In the current work, compare the long, elegant fingers and the narrow shape of the eyes of the three central figures, as well as the crenellated edges and red decoration of the lotus throne to a late 15th century thangka depicting Shakyamuni Buddha from the Guge revival period, see Marylin Rhie and Robert Thurman, Wisdom and Compassion: The Sacred Art of Tibet, San Francisco, 1991, 9. 87, cat. no. 6.
Also compare a late 15th Century wall painting of Prajñaparamita at Tholing in West Tibet for further examples of the elongated fingers, narrowed eyes, the crenellated edging of the lotus petals, and the red on white decoration of the lotus throne, see ibid., p. 57, fig 23.

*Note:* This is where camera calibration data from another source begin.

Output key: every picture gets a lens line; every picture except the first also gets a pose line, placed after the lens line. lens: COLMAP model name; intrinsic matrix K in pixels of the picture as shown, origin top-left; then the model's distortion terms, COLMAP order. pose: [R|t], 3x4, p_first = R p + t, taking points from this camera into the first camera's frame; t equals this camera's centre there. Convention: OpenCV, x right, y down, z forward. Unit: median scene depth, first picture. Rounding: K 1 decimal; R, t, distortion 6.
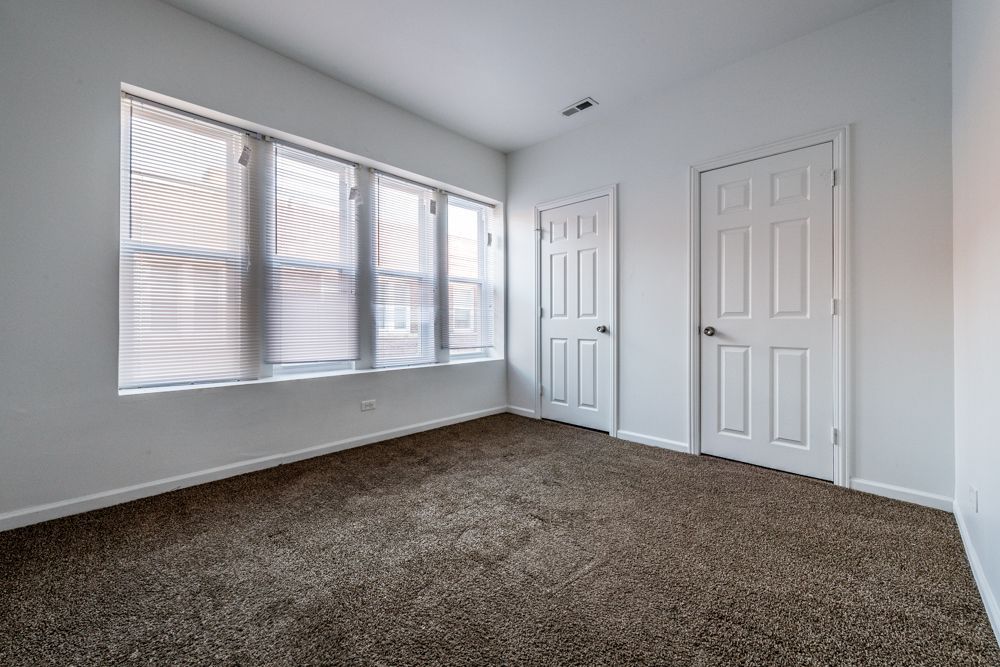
lens RADIAL K [[398.9, 0, 509.4], [0, 398.9, 322.7], [0, 0, 1]] dist [0.001522, -0.000392]
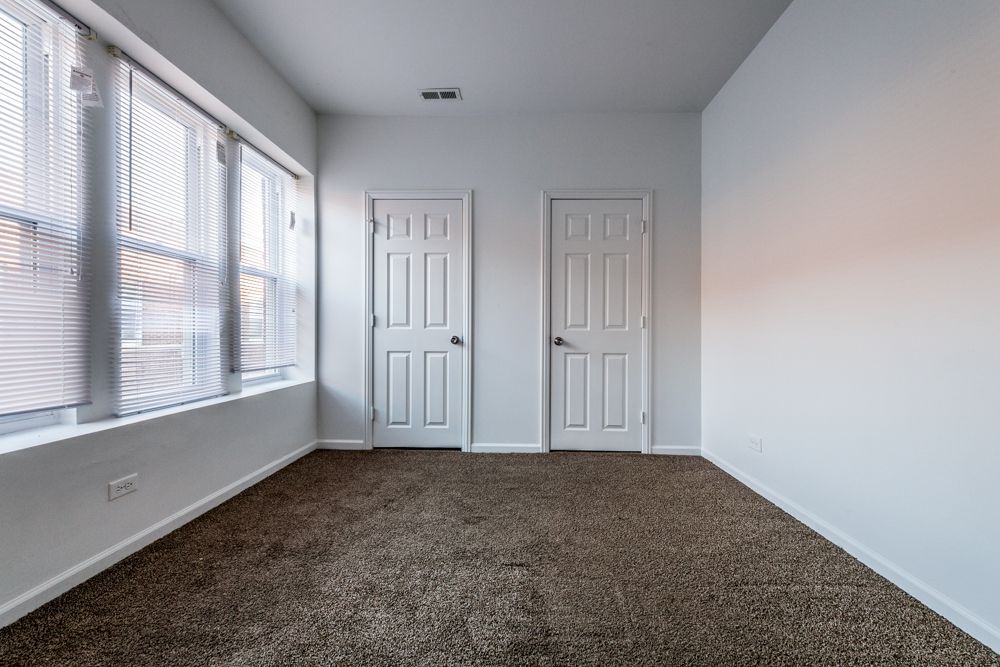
lens RADIAL K [[388.6, 0, 500.0], [0, 388.6, 333.5], [0, 0, 1]] dist [0.002286, -0.000433]
pose [[0.739214, 0.000925, 0.673470, -0.318881], [-0.002787, 0.999995, 0.001685, -0.001621], [-0.673464, -0.003122, 0.739213, 0.260630]]
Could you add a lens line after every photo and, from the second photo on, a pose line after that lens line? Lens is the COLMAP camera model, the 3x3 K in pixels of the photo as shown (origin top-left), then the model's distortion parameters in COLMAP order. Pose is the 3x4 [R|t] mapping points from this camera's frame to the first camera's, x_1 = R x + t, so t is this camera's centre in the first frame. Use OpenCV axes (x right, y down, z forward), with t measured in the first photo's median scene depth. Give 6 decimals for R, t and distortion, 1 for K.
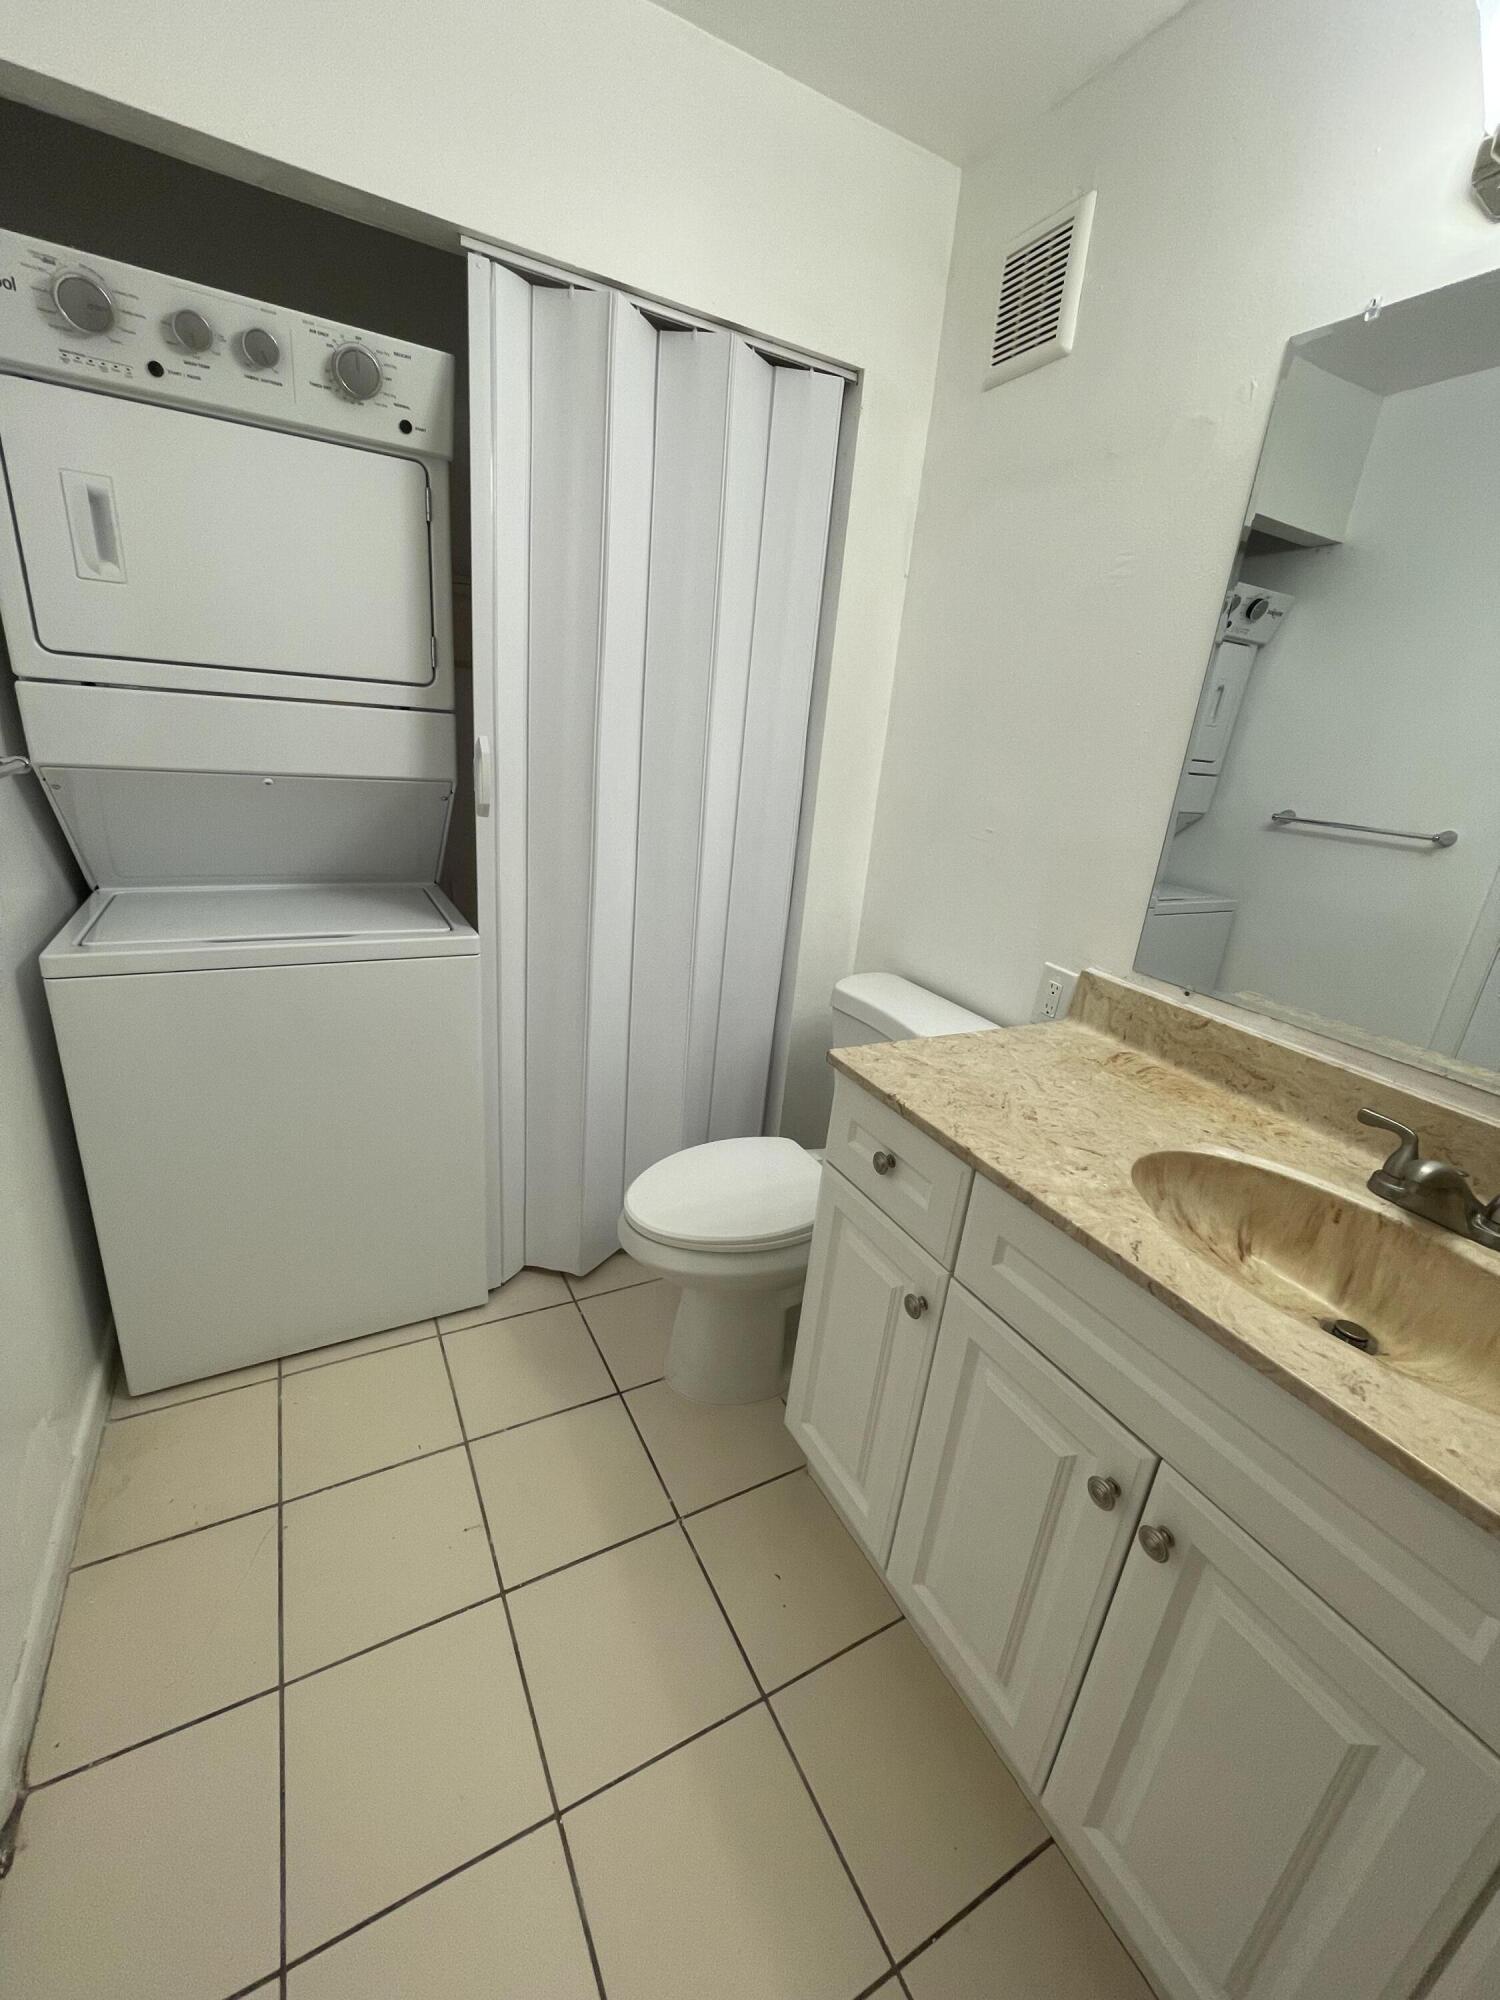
lens RADIAL K [[811.5, 0, 750.0], [0, 811.5, 1000.0], [0, 0, 1]] dist [-0.002244, -0.000002]
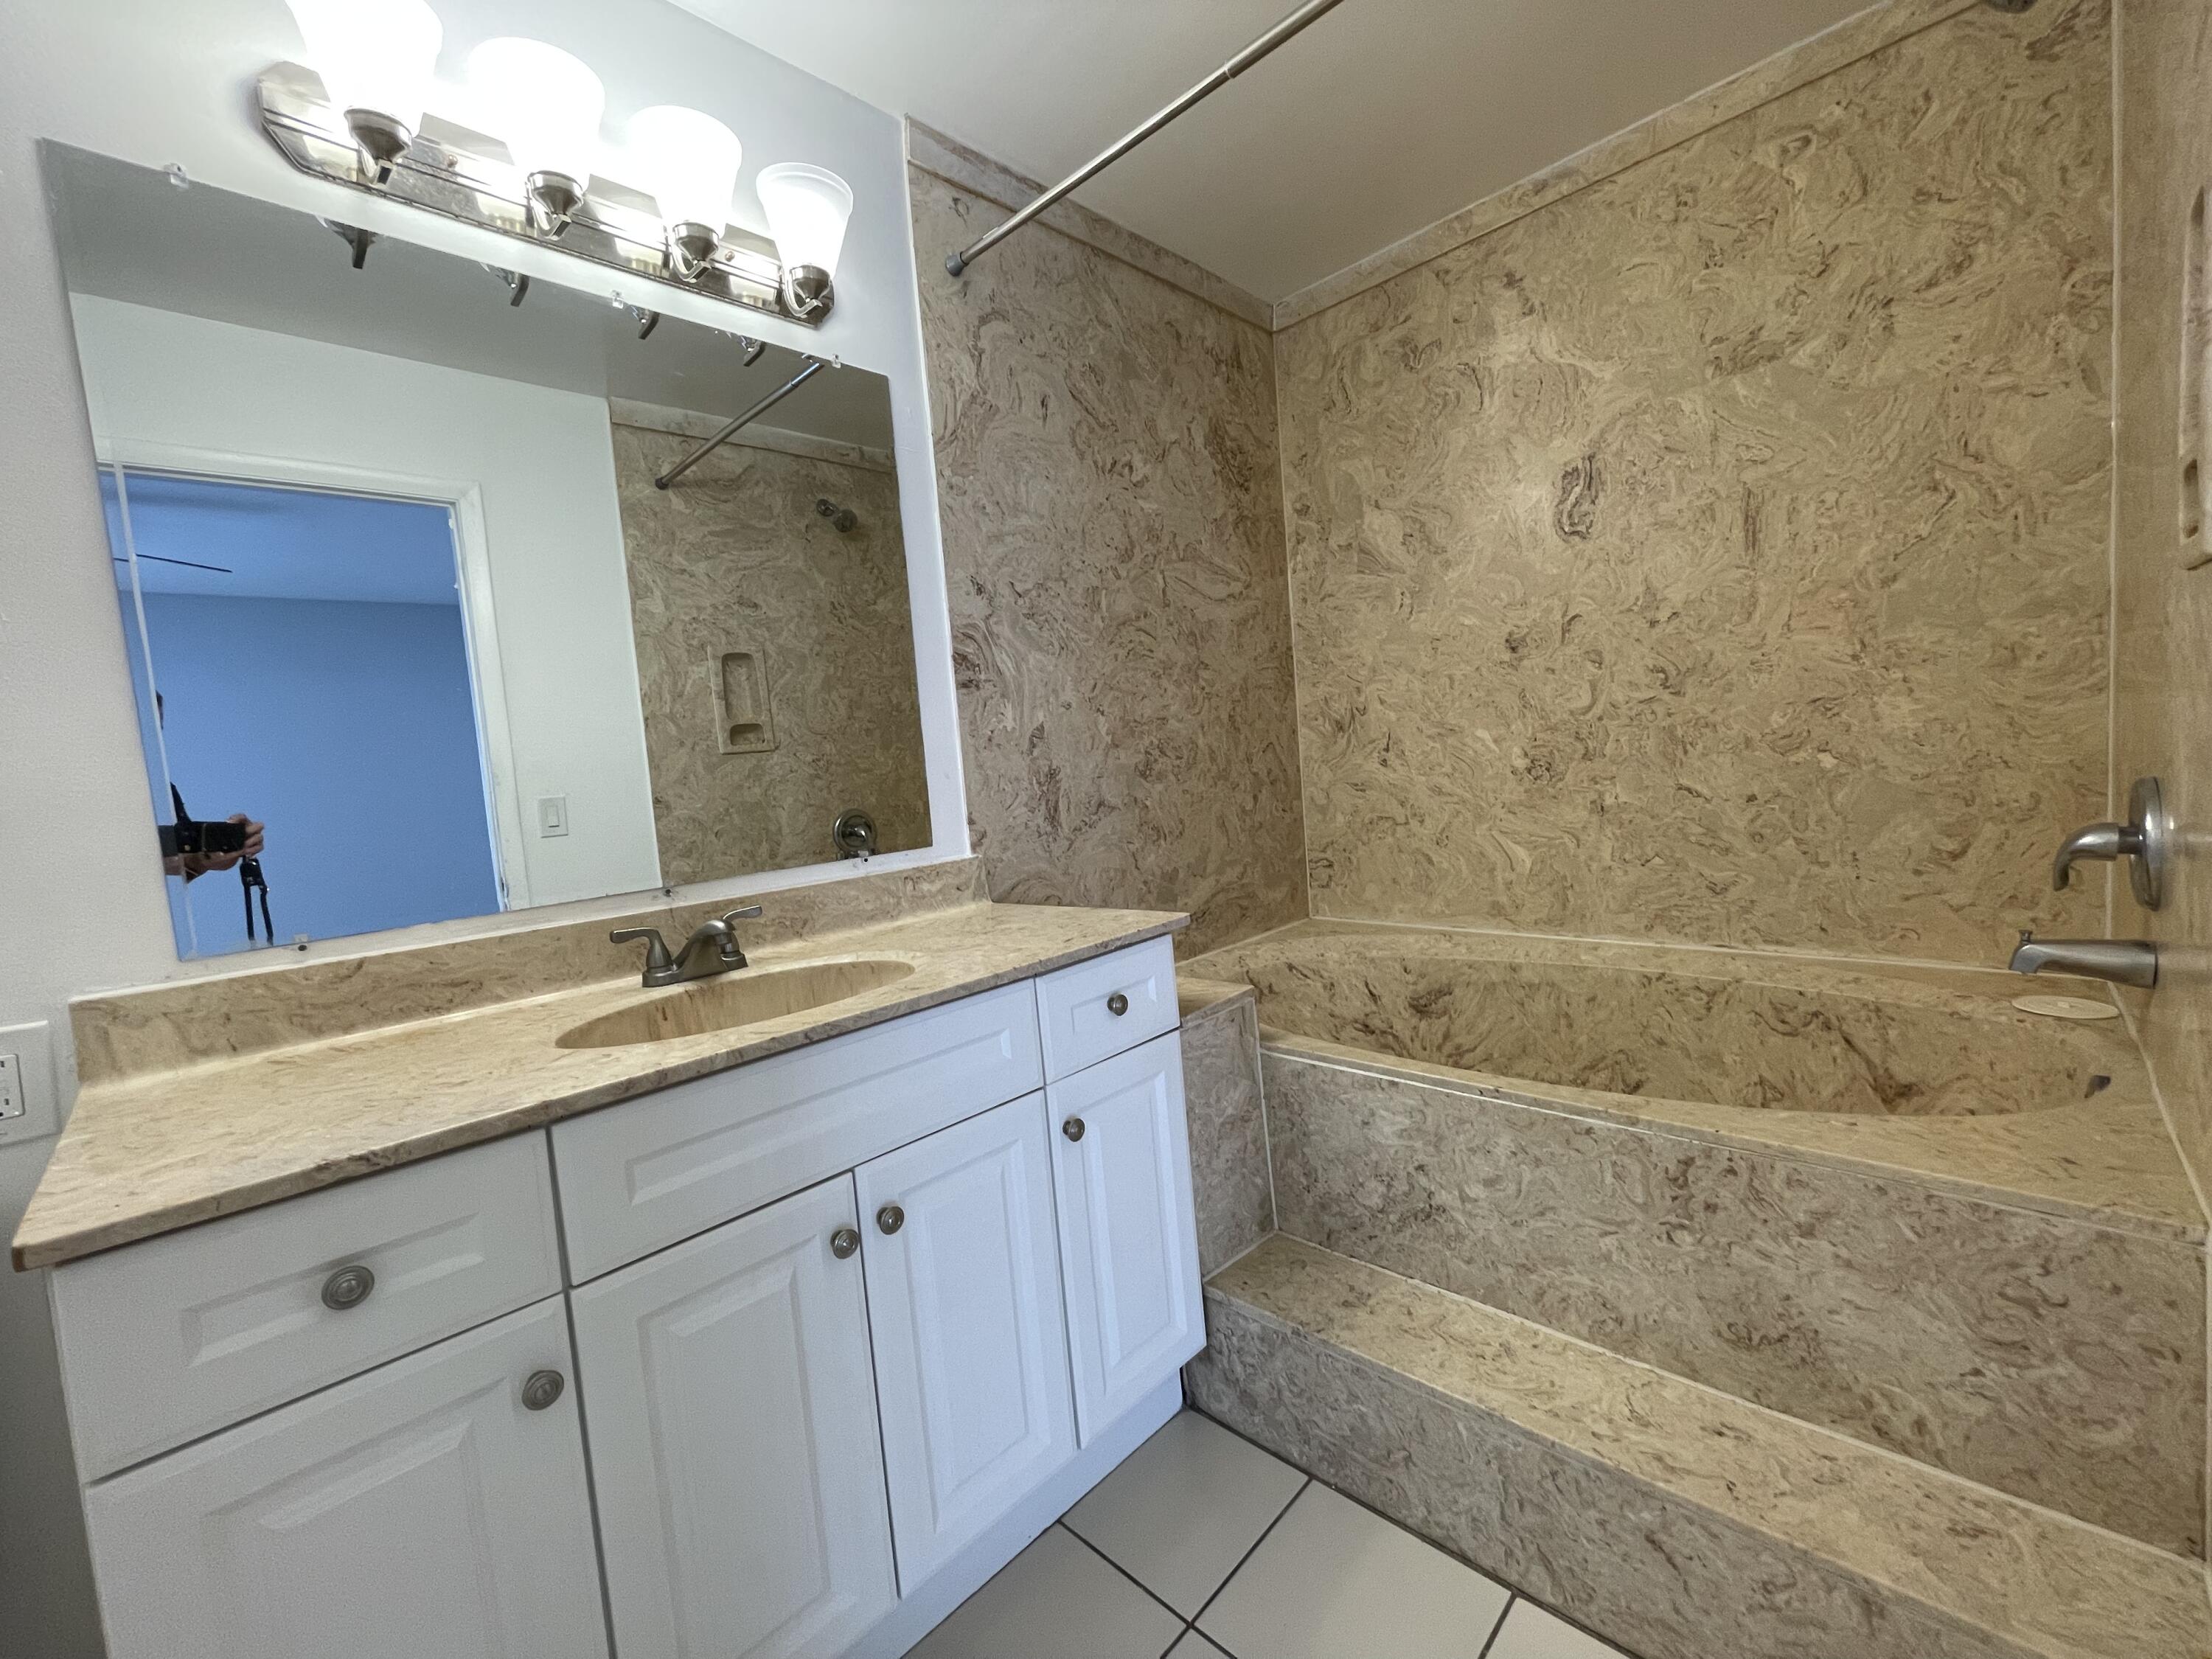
lens RADIAL K [[897.5, 0, 1106.0], [0, 897.5, 829.5], [0, 0, 1]] dist [-0.002244, -0.000002]
pose [[-0.300142, -0.140401, 0.943505, -0.506624], [0.360150, 0.899222, 0.248380, -0.048558], [-0.883293, 0.414352, -0.219329, 0.493942]]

Although in the present work the individuals in the outer borders are not identified, we can infer from the composition that these represent the two Indo-Tibetan lineages of Yogachara and Madhyamaka, the legacy of the Kadampa tradition first propagated by Atisha, and later, by Tsong Khapa. These two lineages begin at the upper register: the Yogachara lineage descends anticlockwise from Shakyamuni Buddha at upper center; the Madhyamaka lineage descends clockwise from the same central point. For further discussion and similar compositions of Tsong Khapa with Kadam lineages, see two contemporaneous fifteenth century Tibetan paintings in the Rubin Museum of Art, acc. nos. F1997.31.14 and F1996.5.1.